EXERCISE:
Answer from the text on the right whale ruling below:
(a) On what date was the ruling issued?
(b) How many breeding females are left in the right whale population?
(c) What annual lobster industry take for right whales had the NMFS previously determined?

GIVEN TEXT:

※ ※ ※

Marking a major shift in the tide for the critically endangered North Atlantic right whale, a federal judge has ruled that the government agency charged with protecting the near-extinct marine mammals violated the Endangered Species Act by not appropriately assessing the impact of the lobster industry on right whales in 2014.

In a 20-page ruling issued April 9, the Hon. James E. Boasberg of the U.S. District Court said when the National Marine Fisheries Service prepared a biological opinion for right whales that found the lobster fishery did not jeopardize their continued existence — despite numbers that showed otherwise — the opinion failed to include an incidental take statement, as required under the 1973 Endangered Species Act.

Right whales were one of the first species to be protected under the federal act. Today their population has dwindled to 400, with fewer than 100 breeding females left.

Harmonia and calf. — Florida Fish and Wildlife Conservation Commission, NOAA permit # 20556-01

Incidental take statements quantify the number of endangered species that die incidentally as a result of certain fishing industries.

The NMFS had previously determined that the lobster industry take for right whales was approximately three animals annually. But because the maximum allowable take to sustain the species was less than one whale per year, the NMFS decided not to issue a take statement at all in its 2014 biological opinion.

※ ※ ※

PROVIDED MATERIAL:
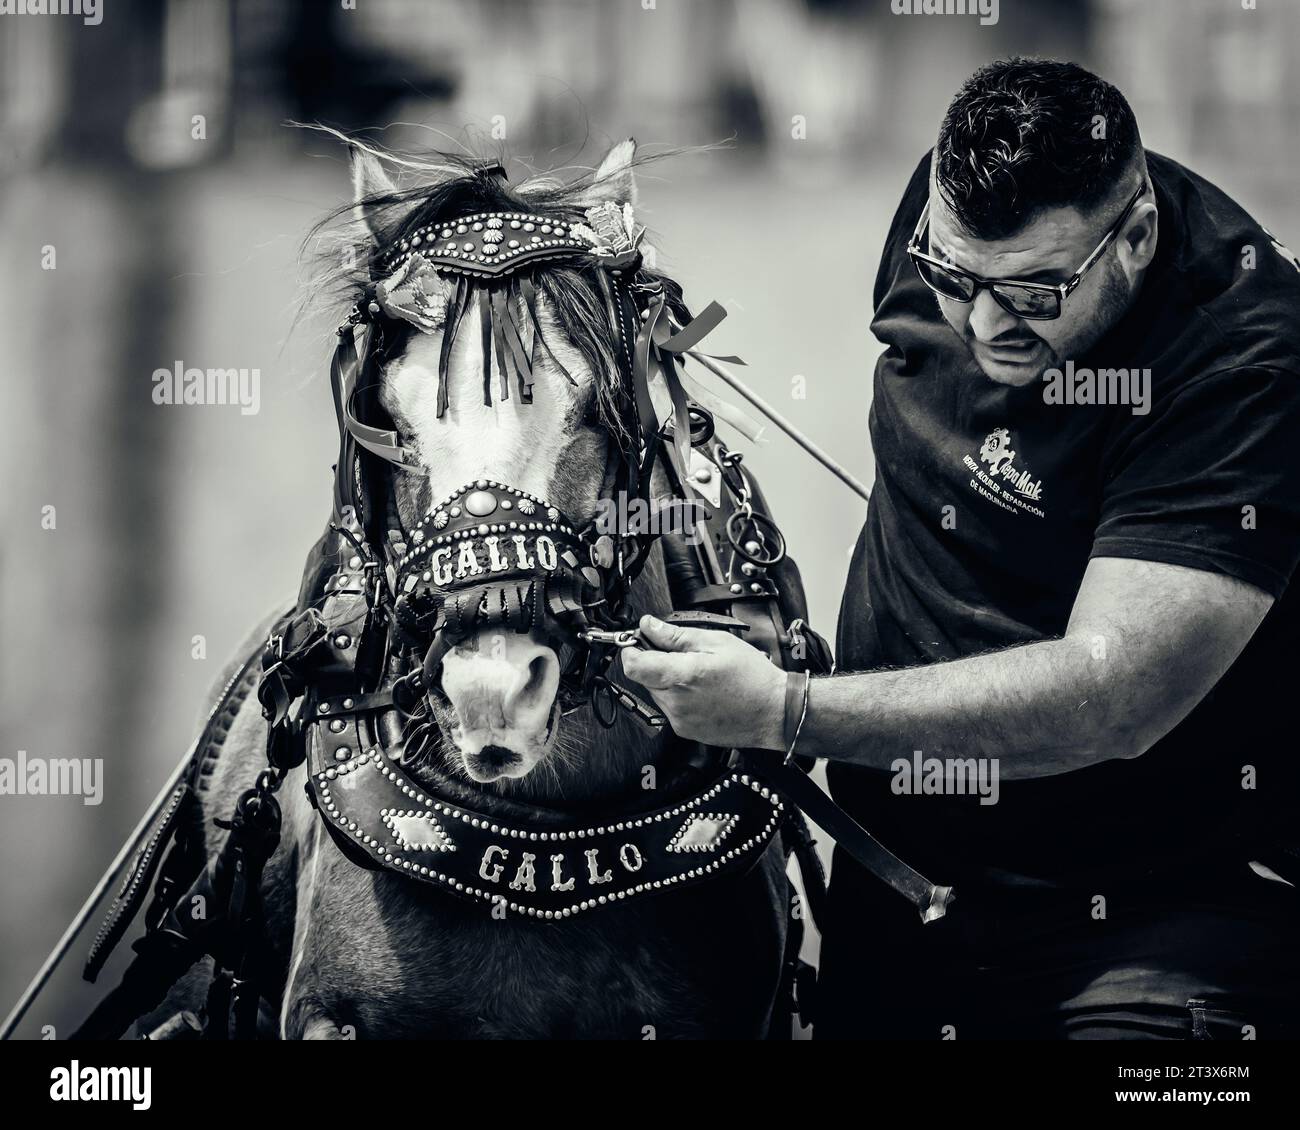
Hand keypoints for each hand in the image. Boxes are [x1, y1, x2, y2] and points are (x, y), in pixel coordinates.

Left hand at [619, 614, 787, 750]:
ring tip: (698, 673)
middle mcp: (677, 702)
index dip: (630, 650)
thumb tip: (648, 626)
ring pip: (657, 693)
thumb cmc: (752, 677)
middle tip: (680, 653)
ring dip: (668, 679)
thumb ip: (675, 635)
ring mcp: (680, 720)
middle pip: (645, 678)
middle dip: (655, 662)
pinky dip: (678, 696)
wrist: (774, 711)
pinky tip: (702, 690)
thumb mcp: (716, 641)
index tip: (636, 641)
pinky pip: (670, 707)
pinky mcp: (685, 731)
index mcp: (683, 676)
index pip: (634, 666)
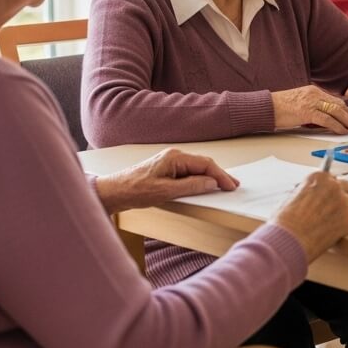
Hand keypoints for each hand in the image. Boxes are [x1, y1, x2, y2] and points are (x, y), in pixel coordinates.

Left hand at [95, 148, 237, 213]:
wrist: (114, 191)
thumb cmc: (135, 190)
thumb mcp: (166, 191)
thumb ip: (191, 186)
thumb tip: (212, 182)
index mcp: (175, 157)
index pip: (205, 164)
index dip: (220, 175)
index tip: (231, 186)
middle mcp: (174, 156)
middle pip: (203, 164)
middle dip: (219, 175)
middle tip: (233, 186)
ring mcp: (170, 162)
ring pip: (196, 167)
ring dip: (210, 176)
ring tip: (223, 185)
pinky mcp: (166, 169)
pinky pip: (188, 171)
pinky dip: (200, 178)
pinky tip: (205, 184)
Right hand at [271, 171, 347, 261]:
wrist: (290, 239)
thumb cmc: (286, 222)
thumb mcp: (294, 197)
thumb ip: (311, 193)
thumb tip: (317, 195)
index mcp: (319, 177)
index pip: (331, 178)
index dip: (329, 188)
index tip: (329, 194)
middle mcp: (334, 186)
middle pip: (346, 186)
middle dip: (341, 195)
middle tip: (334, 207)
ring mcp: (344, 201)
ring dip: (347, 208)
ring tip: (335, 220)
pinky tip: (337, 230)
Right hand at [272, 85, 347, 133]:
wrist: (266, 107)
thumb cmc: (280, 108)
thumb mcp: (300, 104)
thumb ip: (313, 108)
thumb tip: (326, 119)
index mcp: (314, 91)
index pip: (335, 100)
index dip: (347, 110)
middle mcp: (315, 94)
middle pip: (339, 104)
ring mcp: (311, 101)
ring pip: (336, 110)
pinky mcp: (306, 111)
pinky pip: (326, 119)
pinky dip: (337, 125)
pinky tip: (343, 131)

※ ※ ※

WRITTEN RESPONSE:
(a) April 9
(b) Fewer than 100
(c) Approximately three animals annually